- [Page]:
▬▬▬▬▬▬
SPML Minutes

Agenda

How are SPML gateways being implemented?

How many people are using SPML?

Is SPML viable?

Are there issues with SPMLv2?

Notes

Most of the assembled were familiar with SPML and a handful of participants had already setup or implemented SPML services of some form. Some were using v1 and some were using v2.

UNC started examining SPML because they wanted to implement something that could do whatever Sun Identity Manager could do. Detecting changes, reflecting changes, doing workflow and other necessary processes are functions that would be included in what they may build. No other commercial products that are available met their provisioning/deprovisioning needs, and there are severe time pressures.

This provisioning went into Exchange, calendaring, directories, "anything else we can get our hands on to provision" including research computing resources.

At Yale, they have the sharing of identities, which is largely identity-based. That's distinct from service provisioning. "Provisioning" is a very big term, and most people talk about it in terms of the core netID. But aspects of identity beyond central identity management, or systems that use information beyond identity, are very important to Yale.

Karsten is not sure where you end up drawing the line between user data and service information. Separation of the two seems artificial to him.
▬▬▬▬▬▬
- [Dataset excerpt]:
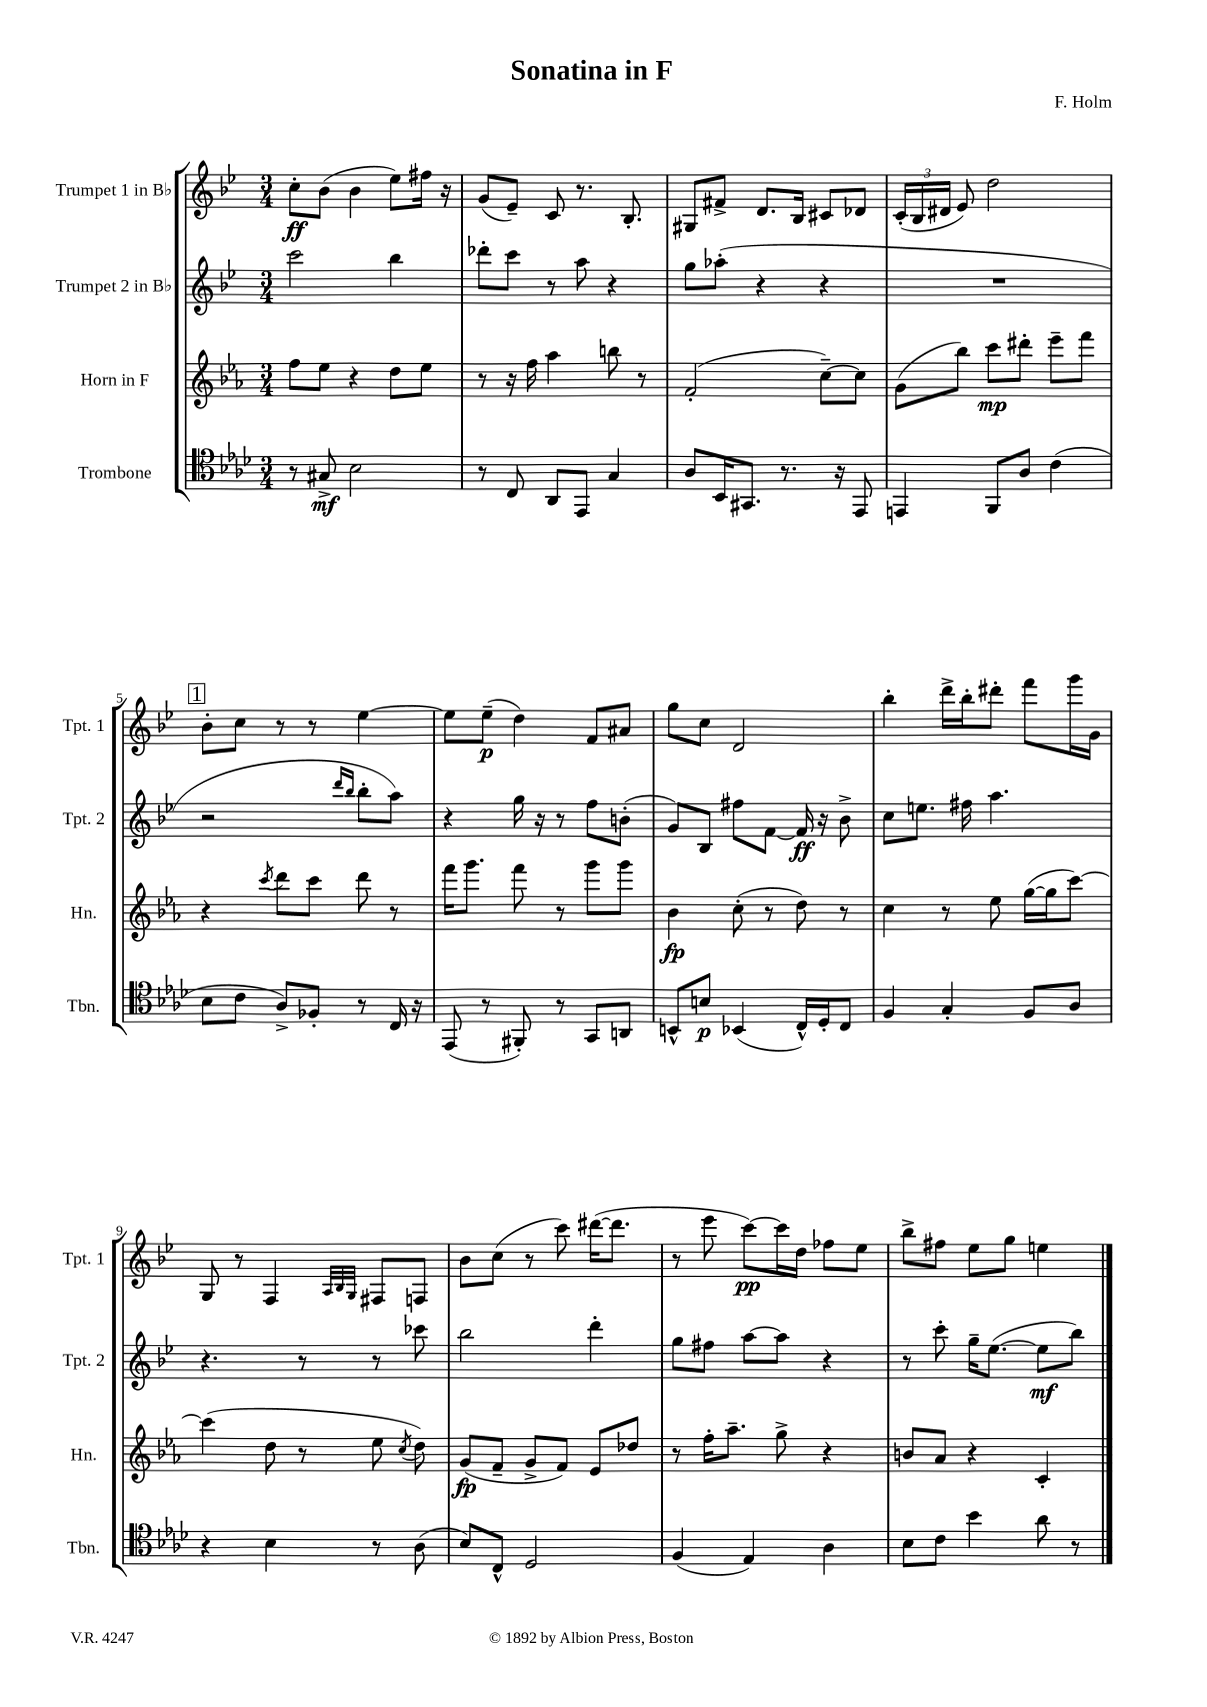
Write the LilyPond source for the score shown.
▬▬▬▬▬▬
- [Required actions]:
A - Using the SPML minutes, explain in one to three sentences why UNC began examining SPML.
B - Reproduce the SPML minutes from "Is SPML viable?" up to and including "research computing resources.".
The listing is separate material and has no connection to the SPML minutes.

- [Full answers]:
A - UNC wanted to implement something that could do whatever Sun Identity Manager could do. No other available commercial product met its provisioning and deprovisioning needs, and it faced severe time pressures.

B -
Is SPML viable?

Are there issues with SPMLv2?

Notes

Most of the assembled were familiar with SPML and a handful of participants had already setup or implemented SPML services of some form. Some were using v1 and some were using v2.

UNC started examining SPML because they wanted to implement something that could do whatever Sun Identity Manager could do. Detecting changes, reflecting changes, doing workflow and other necessary processes are functions that would be included in what they may build. No other commercial products that are available met their provisioning/deprovisioning needs, and there are severe time pressures.

This provisioning went into Exchange, calendaring, directories, "anything else we can get our hands on to provision" including research computing resources.